There is a story even more amazing than the Alamo and David and Goliath that has not been generally circulated. It is the story of how 700 started out and grew to conquer and capture a nation of 280 million people with the greatest military the world has ever known, without a single shot ever being fired. This story should be publicized because it was a coup of tremendous proportions, but while the battle of the Alamo and David's battling of Goliath were valiant efforts to be praised, this battle was sinister and traitorous.

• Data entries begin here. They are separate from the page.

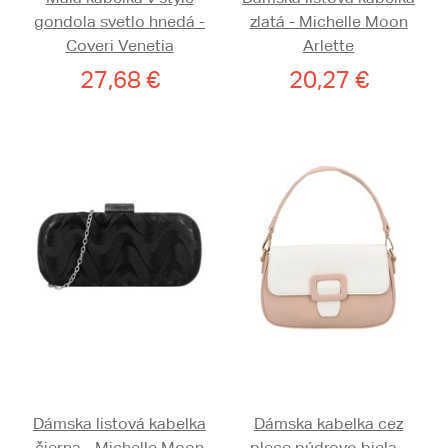
gondola svetlo hnedá -
zlatá - Michelle Moon
Coveri Venetia
Arlette
27,68 €
20,27 €
Dámska listová kabelka
Dámska kabelka cez
čierna - Michelle Moon
plece púdrovo biela -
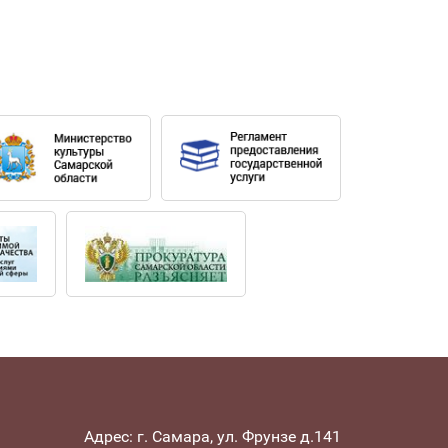
 балетной пантомимы «История солдата»
на (2017), «Наяда и рыбак» Ц. Пуни
ео и Джульетта» С. Прокофьева (2016, оба
ей в Большом театре: «Мойдодыр»
ель по оркестру» Б. Бриттена (2013),
эрбах и Е. Кац-Чернин (2021).
 национального театра (Сербия),
и балета.
ил Московскую государственную
, в 2009 — по классу оперно-
Адрес: г. Самара, ул. Фрунзе д.141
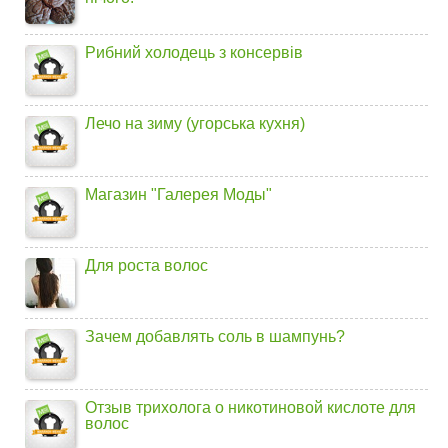
Рибний холодець з консервів
Лечо на зиму (угорська кухня)
Магазин "Галерея Моды"
Для роста волос
Зачем добавлять соль в шампунь?
Отзыв трихолога о никотиновой кислоте для
волос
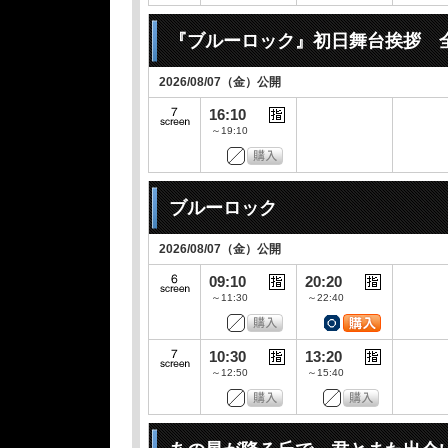
『ブルーロック』初日舞台挨拶 
2026/08/07（金）公開
16:10
～19:10
ブルーロック
2026/08/07（金）公開
09:10
20:20
～11:30
～22:40
10:30
13:20
～12:50
～15:40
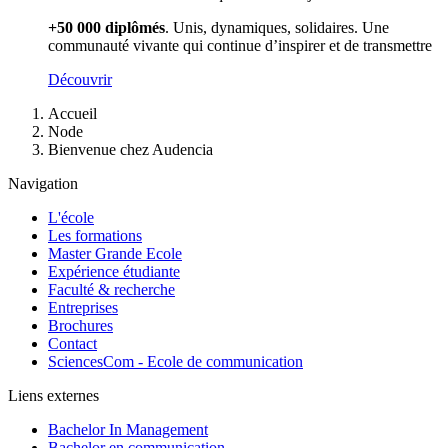
+50 000 diplômés
. Unis, dynamiques, solidaires. Une
communauté vivante qui continue d’inspirer et de transmettre
Découvrir
Fil
Accueil
d'Ariane
Node
Bienvenue chez Audencia
Navigation
L'école
Les formations
Master Grande Ecole
Expérience étudiante
Faculté & recherche
Entreprises
Brochures
Contact
SciencesCom - Ecole de communication
Liens externes
Bachelor In Management
Bachelor en communication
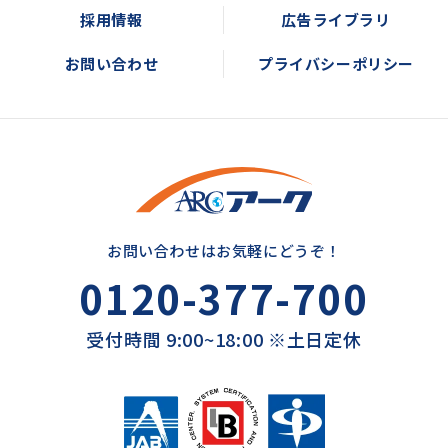
採用情報
広告ライブラリ
お問い合わせ
プライバシーポリシー
お問い合わせはお気軽にどうぞ！
0120-377-700
受付時間 9:00~18:00 ※土日定休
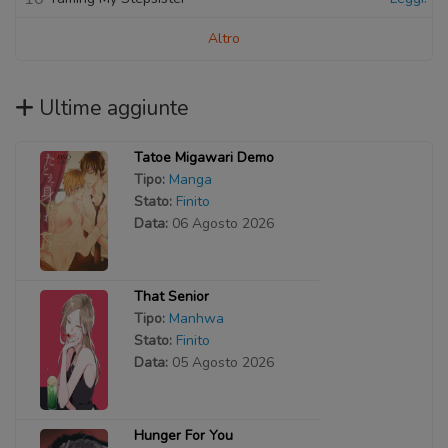
Altro
Ultime aggiunte
Tatoe Migawari Demo
Tipo:
Manga
Stato:
Finito
Data:
06 Agosto 2026
That Senior
Tipo:
Manhwa
Stato:
Finito
Data:
05 Agosto 2026
Hunger For You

From 1984 to 1986, Katharine Yurica amassed 1,300 pages of transcripts from Pat Robinson's TV show, "The 700 Club". This pseudo-religious Christian show didn't read the Bible and promote the reading of the gospels to better know the teachings of Christ. If they had, the viewers, whose numbers had grown to 28 million, would have been more familiar with Christ's admonition to "Render unto Caesar that which is Caesar's and to God, that which is God's." The concept of separation of Church and State couldn't be any clearer. Ignoring Christ's words however, Pat Robinson was initiating a political Christian activism, coaxing his viewers to accept a political agenda that he laid out.

The plan to take over America was actually announced publicly on the air. Robertson told his audience, "We have enough votes to run the country, and when the people say, "we've had enough, we're going to take over the country." Just how they were going to do it was described on the show by a colleague of Robertson's, Tim LaHaye, who told the 700 Club members, "There are 110,000 Bible believing churches but there are only 97,000 major elective offices in America. If we launch one candidate per church, we can take over every elective office in this country within ten years."

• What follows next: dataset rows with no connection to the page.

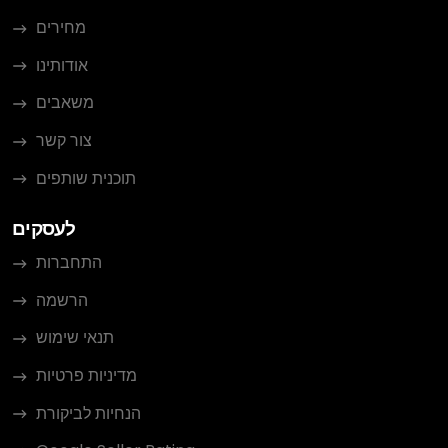
מחירים
אודותינו
משאבים
צור קשר
תוכנית שותפים
לעסקים
התחברות
הרשמה
תנאי שימוש
מדיניות פרטיות
הנחיות לביקורת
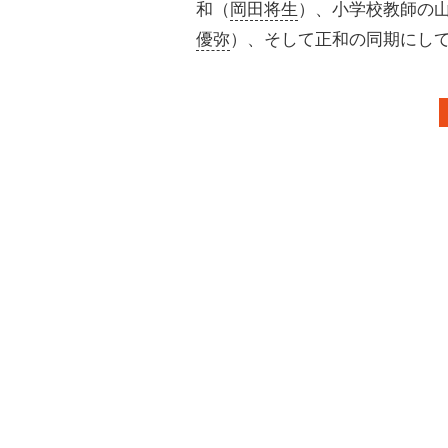
和（
岡田将生
）、小学校教師の
優弥
）、そして正和の同期にし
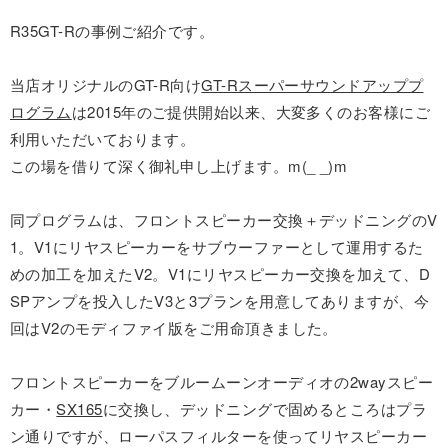
R35GT-Rの事例ご紹介です。
当店オリジナルのGT-R向け
GT-Rスーパーサウンドアッププ
ログラム
は2015年のご提供開始以来、大変多くのお客様にご
利用いただいております。
この場を借りて深く御礼申し上げます。m(_ _)m
同プログラムは、フロントスピーカー交換＋デッドニングのV
1。V1にリヤスピーカーをサブウーファーとして運用するた
めの加工を加えたV2。V1にリヤスピーカー交換を加えて、D
SPアンプを投入したV3と3プランを用意してありますが、今
回はV2のモディファイ版をご用命頂きました。
フロントスピーカーをブルームーンオーディオの2wayスピー
カー・
SX165
に交換し、デッドニングで固めるところはプラ
ン通りですが、ローパスフィルターを使ってリヤスピーカー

They had achieved much of their goal, except for the highest office by 2000. When George W. Bush decided to run for the presidency in that year's election, his campaign advisor, Karl Rove decided that the Christian Fundamentalists, in a group now called the Christian Coalition, would be the group they would court as Bush's core supporters.

The danger here is that Bush and his followers intend to subjugate all Americans to their denominational morality. They are cult-like in their zeal and as in any cult, individual freedoms must be curtailed. In this quasi-theocracy, you are not required to belong to their church or practice their religion, however, all of the legislation would be representative of their beliefs. Our freedoms would be filtered through what they think is moral.

And so this country, founded and settled by members of various religious denominations in their quest to practice their own religion, free from the repression they escaped from in England, once again finds itself in the grip of those who would impose their religious morality on every American. Our Constitution and Bill of Rights have been discarded. We now have Life, Liberty and the Pursuit of Whatever THEY Believe Should Make Us Happy.

Perhaps it's time for another revolution.